Problem requirements
Copy out the text of the material below word for word, leaving out the pictures.

#####

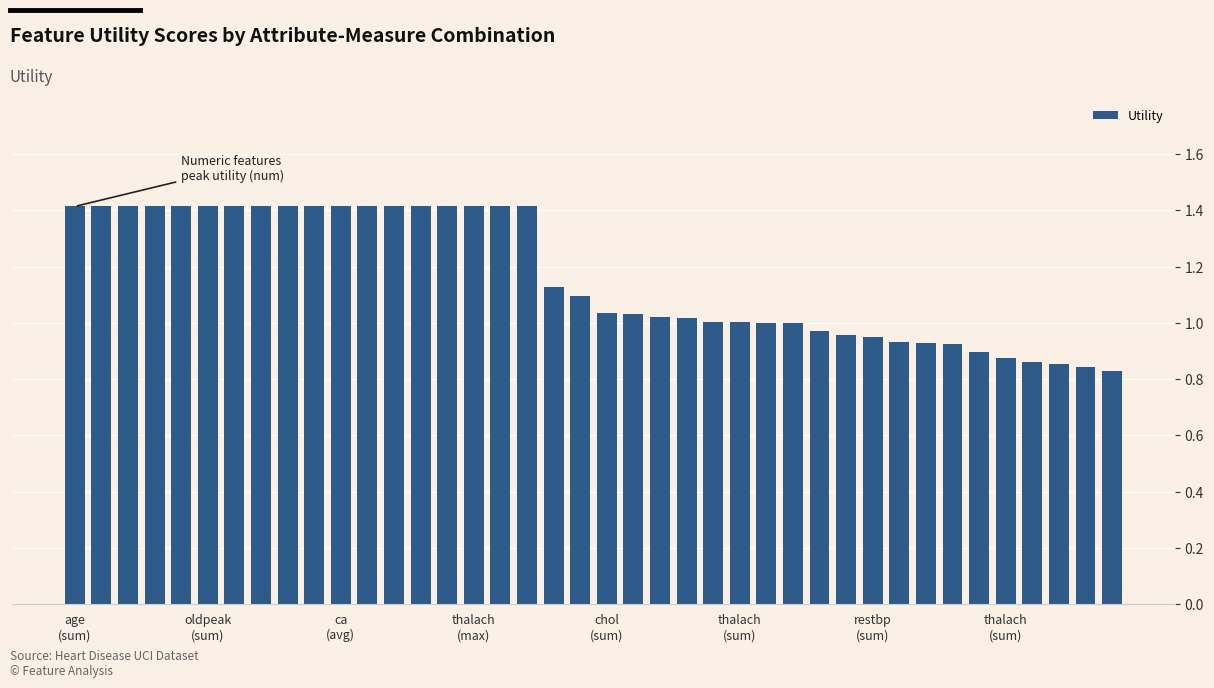

Count the number of categories in the chart.

40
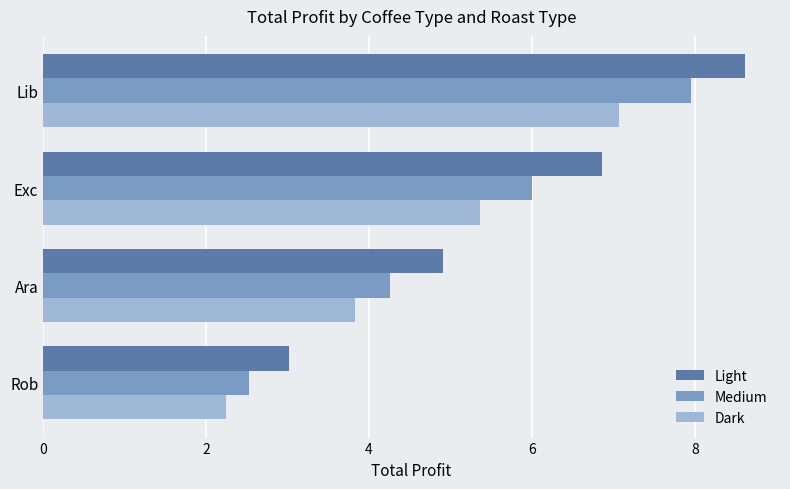

Is the value of Dark at Exc greater than the value of Medium at Rob?

Yes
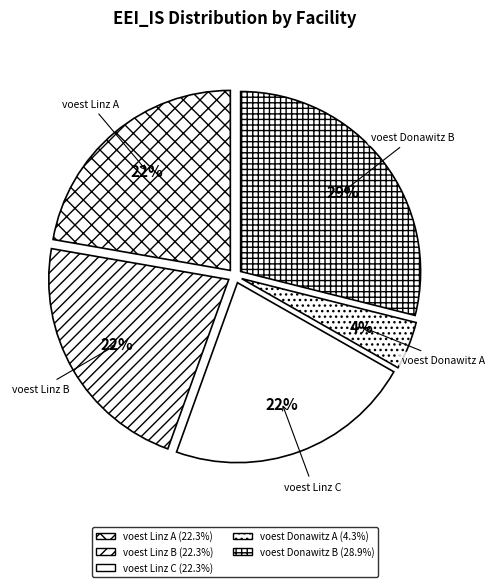

The voest Linz B slice represents 12% of the pie. True or false?

False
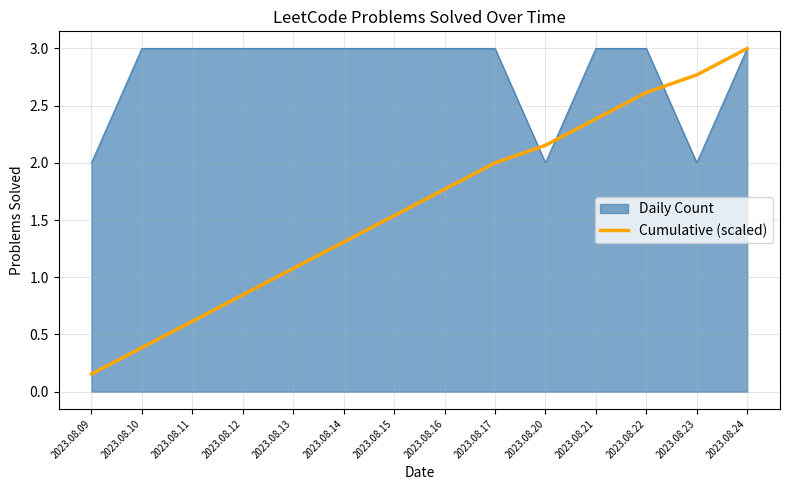

What is the difference between the highest and lowest values at 2023.08.16?

1.2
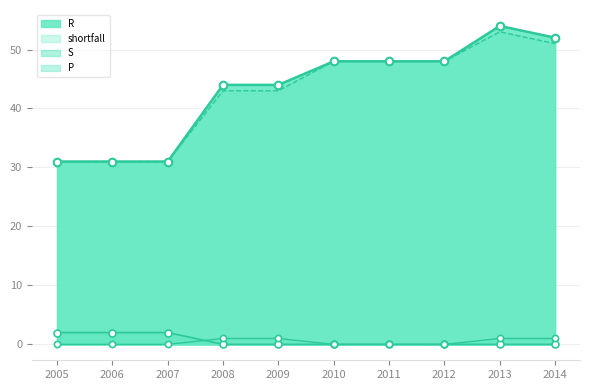

At how many categories does at least one series exceed 18?

10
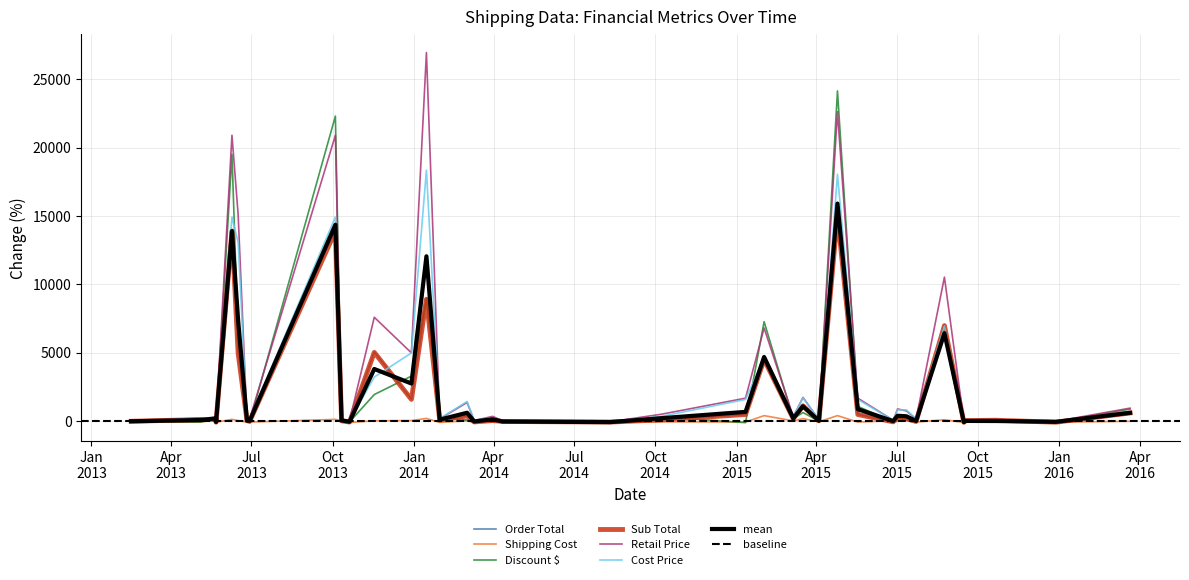

In Retail Price, how many points are lower than both neighbors (excluding endpoints)?

13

#####

Written reply
Count the number of categories in the chart.

40

Is the value of Dark at Exc greater than the value of Medium at Rob?

Yes

The voest Linz B slice represents 12% of the pie. True or false?

False

What is the difference between the highest and lowest values at 2023.08.16?

1.2

At how many categories does at least one series exceed 18?

10

In Retail Price, how many points are lower than both neighbors (excluding endpoints)?

13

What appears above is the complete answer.